#### Exercise brief
Reproduce the text of the records below line for line, without changing a word, and omit the pictures.

%%

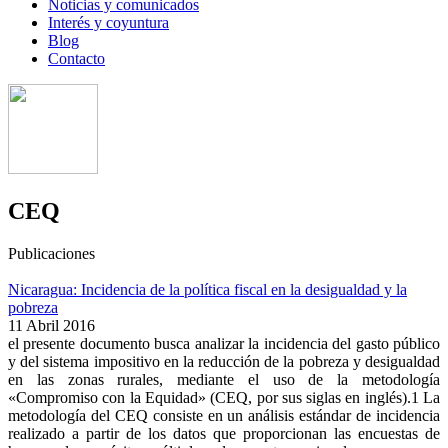
Noticias y comunicados
Interés y coyuntura
Blog
Contacto
CEQ
Publicaciones
Nicaragua: Incidencia de la política fiscal en la desigualdad y la
pobreza
11 Abril 2016
el presente documento busca analizar la incidencia del gasto público
y del sistema impositivo en la reducción de la pobreza y desigualdad
en las zonas rurales, mediante el uso de la metodología
«Compromiso con la Equidad» (CEQ, por sus siglas en inglés).1 La
metodología del CEQ consiste en un análisis estándar de incidencia
realizado a partir de los datos que proporcionan las encuestas de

%%

#### Result below
Noticias y comunicados
Interés y coyuntura
Blog
Contacto
CEQ
Publicaciones
Nicaragua: Incidencia de la política fiscal en la desigualdad y la
pobreza
11 Abril 2016
el presente documento busca analizar la incidencia del gasto público
y del sistema impositivo en la reducción de la pobreza y desigualdad
en las zonas rurales, mediante el uso de la metodología
«Compromiso con la Equidad» (CEQ, por sus siglas en inglés).1 La
metodología del CEQ consiste en un análisis estándar de incidencia
realizado a partir de los datos que proporcionan las encuestas de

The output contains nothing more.